Rents run from $685 for a studio in the older part of the

development to $1,650 for a three-bedroom unit in the expansion.

Those prices are about 20% to 30% below the rest of the market for

such large apartments, he said.

“Using it as a recruitment tool right now, I think, is going to

benefit the university, particularly because the cost of living [off

campus] is so extraordinary,” Parham said.

The brownish-orange stucco buildings were designed in a

Spanish-Mediterranean style to look more like private homes than

dorms, said Thomas Lim, a project architect at JBZ Architecture. The

Newport Beach firm designed the Palo Verde expansion.

“I think the demand is there for the more apartment-style housing

units in student housing as far as universities are concerned,” Lim

said. “Upperclassmen kind of demand that type of housing versus a

dorm-style on campus.”

Unlike some upscale apartment complexes, Palo Verde doesn’t have a

swimming pool or recreation center, but amenities like that drive

rents higher, Parham said. But the development does offer students

the convenience of being on campus.

“It’s very quiet, and it’s a little bit higher, so we have a

better view,” said Weichung Wang, 26, who was washing his clothes in

the communal laundry room last week.

A doctoral student in economics from Taiwan, Wang lived in Verano

Place -- the school’s other graduate housing community -- last school

year. Palo Verde is about $200 more expensive, he said, but he likes

being in a brand new building.

He thought about looking for apartments off campus, but he doesn’t

want to commute.

Also, he said, “the community wouldn’t be that good.”

UCI’s on-campus housing will probably remain viable based on the

climbing cost of living in Orange County.
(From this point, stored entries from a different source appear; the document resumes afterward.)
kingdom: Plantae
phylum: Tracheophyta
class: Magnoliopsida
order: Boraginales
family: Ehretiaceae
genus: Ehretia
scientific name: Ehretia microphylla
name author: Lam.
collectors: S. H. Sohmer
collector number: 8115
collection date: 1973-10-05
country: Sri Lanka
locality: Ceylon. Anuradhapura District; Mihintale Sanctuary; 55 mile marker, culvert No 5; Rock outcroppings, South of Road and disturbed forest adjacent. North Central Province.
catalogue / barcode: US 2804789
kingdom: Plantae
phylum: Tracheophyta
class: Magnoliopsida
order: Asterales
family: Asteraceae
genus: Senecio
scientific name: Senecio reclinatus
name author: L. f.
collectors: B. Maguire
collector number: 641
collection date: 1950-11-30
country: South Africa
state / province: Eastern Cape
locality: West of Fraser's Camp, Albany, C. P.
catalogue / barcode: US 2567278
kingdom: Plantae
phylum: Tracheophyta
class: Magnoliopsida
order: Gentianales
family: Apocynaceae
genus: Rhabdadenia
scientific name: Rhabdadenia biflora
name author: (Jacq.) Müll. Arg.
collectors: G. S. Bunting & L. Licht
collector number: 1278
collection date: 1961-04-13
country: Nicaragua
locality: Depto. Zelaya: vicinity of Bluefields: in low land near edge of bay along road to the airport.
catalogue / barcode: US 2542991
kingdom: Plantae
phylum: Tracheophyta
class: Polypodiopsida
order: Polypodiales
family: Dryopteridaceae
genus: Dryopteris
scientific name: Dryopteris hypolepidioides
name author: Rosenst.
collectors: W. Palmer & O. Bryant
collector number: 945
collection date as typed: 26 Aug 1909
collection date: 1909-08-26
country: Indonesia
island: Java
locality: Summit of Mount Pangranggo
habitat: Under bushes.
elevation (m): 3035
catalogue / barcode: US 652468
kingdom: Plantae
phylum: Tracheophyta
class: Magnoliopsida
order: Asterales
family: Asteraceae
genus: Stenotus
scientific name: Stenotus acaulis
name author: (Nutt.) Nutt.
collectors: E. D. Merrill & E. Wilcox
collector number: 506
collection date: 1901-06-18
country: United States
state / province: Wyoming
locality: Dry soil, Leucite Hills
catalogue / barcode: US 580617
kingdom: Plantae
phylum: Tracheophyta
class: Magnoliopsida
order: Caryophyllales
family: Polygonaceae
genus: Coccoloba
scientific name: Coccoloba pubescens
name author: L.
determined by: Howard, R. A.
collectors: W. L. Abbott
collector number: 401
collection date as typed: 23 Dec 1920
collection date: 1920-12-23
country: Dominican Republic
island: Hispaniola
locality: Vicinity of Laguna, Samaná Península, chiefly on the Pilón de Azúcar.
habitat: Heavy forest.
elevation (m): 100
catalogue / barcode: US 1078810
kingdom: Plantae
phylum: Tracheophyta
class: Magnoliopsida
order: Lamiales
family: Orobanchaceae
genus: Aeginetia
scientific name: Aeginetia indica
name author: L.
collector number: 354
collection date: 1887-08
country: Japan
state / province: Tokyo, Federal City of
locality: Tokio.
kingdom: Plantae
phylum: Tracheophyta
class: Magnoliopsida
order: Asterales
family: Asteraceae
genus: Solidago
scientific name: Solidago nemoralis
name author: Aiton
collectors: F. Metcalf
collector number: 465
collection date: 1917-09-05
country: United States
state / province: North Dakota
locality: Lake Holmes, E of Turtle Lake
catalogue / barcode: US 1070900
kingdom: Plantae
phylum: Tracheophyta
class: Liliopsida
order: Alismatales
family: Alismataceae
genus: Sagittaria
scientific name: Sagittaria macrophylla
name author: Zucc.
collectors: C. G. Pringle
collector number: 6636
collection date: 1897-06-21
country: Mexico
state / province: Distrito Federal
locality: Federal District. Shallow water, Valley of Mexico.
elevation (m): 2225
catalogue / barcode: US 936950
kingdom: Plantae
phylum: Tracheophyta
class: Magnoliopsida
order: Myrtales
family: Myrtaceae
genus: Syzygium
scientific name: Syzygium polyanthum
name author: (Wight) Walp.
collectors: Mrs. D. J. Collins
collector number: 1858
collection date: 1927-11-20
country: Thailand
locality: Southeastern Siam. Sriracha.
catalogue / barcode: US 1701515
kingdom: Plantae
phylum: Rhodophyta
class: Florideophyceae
While many apartments are

available around Irvine, Costa Mesa and Newport Beach right now,

rents are high and not likely to fall any time soon, said Patrick

Verge, a manager at Westside Rental Connection.

Westside’s website lists one-bedroom apartments starting around

$900 a month in Costa Mesa -- the same price as one-bedroom units in

the Palo Verde expansion -- but most rents were upwards of $1,100 in

Newport-Mesa and Irvine.

The apartment market slows down around the holidays because people

don’t want to move then, Verge said.

“After Jan. 1, [rent] still [will keep] going up,” he said. “I

just don’t see it going down.”

* ALICIA ROBINSON covers business, politics and the environment.